Since everything about Brexit is double-edged, it seems ironic this play sold out at the Edinburgh Fringe, but also received a lot of 2-star reviews. It's an excellent idea — to position a new post-May prime minister challenged with managing an unresolved withdrawal from the EU — but harder to wring satisfactory comedy out of it.

It’s 2020, and incoming PM Adam Masters, played with shambling indecision and ingrained fear of the press by Timothy Bentinck, is torn between rival wings of his party. He appoints as Brexit Secretary a pro-Brussels female MP with the stamp of an Anna Soubry, played as a ruthless Snapchatting harpy by Pippa Evans. However, as Trade minister a staunch Brexiteer, spendidly realised by Thom Tuck as an oleaginous Michael Gove type who must need hosing down with a degreasing agent after every performance.

It’s a game setup, but some impeded agility on the tight stage, and some characters not quite being crisp enough with the lines makes it feel intermittently underpowered and static. It’s also slightly oddly cast with excellent comedians Pippa Evans and Lucy Montgomery playing senior politicians twenty years before they’d realistically achieve such promotion.

Although there are decent laugh-out-loud jokes which please both sides, it’s all a bit Radio 4 Friday night comedy podcast.

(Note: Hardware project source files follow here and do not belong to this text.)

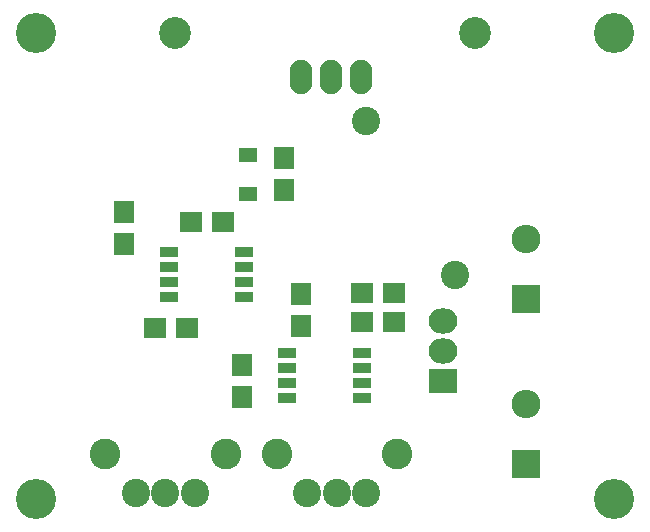
<source format=gts>
G04 #@! TF.FileFunction,Soldermask,Top*
%FSLAX46Y46*%
G04 Gerber Fmt 4.6, Leading zero omitted, Abs format (unit mm)*
G04 Created by KiCad (PCBNEW 4.0.2+e4-6225~38~ubuntu14.04.1-stable) date Thu 16 Jun 2016 08:22:09 PM ADT*
%MOMM*%
G01*
G04 APERTURE LIST*
%ADD10C,0.100000*%
%ADD11C,2.700000*%
%ADD12C,3.400000*%
%ADD13R,1.620000X1.310000*%
%ADD14O,1.901140X2.899360*%
%ADD15R,1.700000X1.900000*%
%ADD16R,1.900000X1.700000*%
%ADD17R,1.543000X0.908000*%
%ADD18R,2.432000X2.432000*%
%ADD19O,2.432000X2.432000*%
%ADD20R,2.432000X2.127200*%
%ADD21O,2.432000X2.127200*%
%ADD22C,2.600000*%
%ADD23C,2.400000*%
%ADD24C,2.398980*%
G04 APERTURE END LIST*
D10*
D11*
X135300000Y-76000000D03*
X160700000Y-76000000D03*
D12*
X172500000Y-76000000D03*
X123500000Y-115500000D03*
X172500000Y-115500000D03*
D13*
X141500000Y-89635000D03*
X141500000Y-86365000D03*
D14*
X148500000Y-79750000D03*
X145960000Y-79750000D03*
X151040000Y-79750000D03*
D15*
X146000000Y-100850000D03*
X146000000Y-98150000D03*
X144500000Y-86650000D03*
X144500000Y-89350000D03*
D16*
X139350000Y-92000000D03*
X136650000Y-92000000D03*
X136350000Y-101000000D03*
X133650000Y-101000000D03*
D15*
X131000000Y-93850000D03*
X131000000Y-91150000D03*
X141000000Y-106850000D03*
X141000000Y-104150000D03*
D16*
X151150000Y-98000000D03*
X153850000Y-98000000D03*
X151150000Y-100500000D03*
X153850000Y-100500000D03*
D17*
X141175000Y-94595000D03*
X141175000Y-95865000D03*
X141175000Y-97135000D03*
X141175000Y-98405000D03*
X134825000Y-98405000D03*
X134825000Y-97135000D03*
X134825000Y-95865000D03*
X134825000Y-94595000D03*
X151175000Y-103095000D03*
X151175000Y-104365000D03*
X151175000Y-105635000D03*
X151175000Y-106905000D03*
X144825000Y-106905000D03*
X144825000Y-105635000D03*
X144825000Y-104365000D03*
X144825000Y-103095000D03*
D18*
X165000000Y-112540000D03*
D19*
X165000000Y-107460000D03*
D20*
X158000000Y-105500000D03*
D21*
X158000000Y-102960000D03*
X158000000Y-100420000D03*
D18*
X165000000Y-98540000D03*
D19*
X165000000Y-93460000D03*
D12*
X123500000Y-76000000D03*
D22*
X129400000Y-111700000D03*
D23*
X132000000Y-115000000D03*
X134500000Y-115000000D03*
X137000000Y-115000000D03*
D22*
X139600000Y-111700000D03*
X143900000Y-111700000D03*
D23*
X146500000Y-115000000D03*
X149000000Y-115000000D03*
X151500000Y-115000000D03*
D22*
X154100000Y-111700000D03*
D24*
X151500000Y-83500000D03*
X159000000Y-96490381D03*
M02*

</source>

It misses the glorious balancing act of Yes, Minister or — despite Paul Connell’s convincing turn as the PM’s despairing political advisor — the energising filthy invective of Malcolm Tucker from The Thick of It.

Still, unlike Brexit itself, it’s all over in 75 minutes.

Brexit, King’s Head Theatre, Upper Street Islington, N1. Tickets £19.50, until 17 November 2018.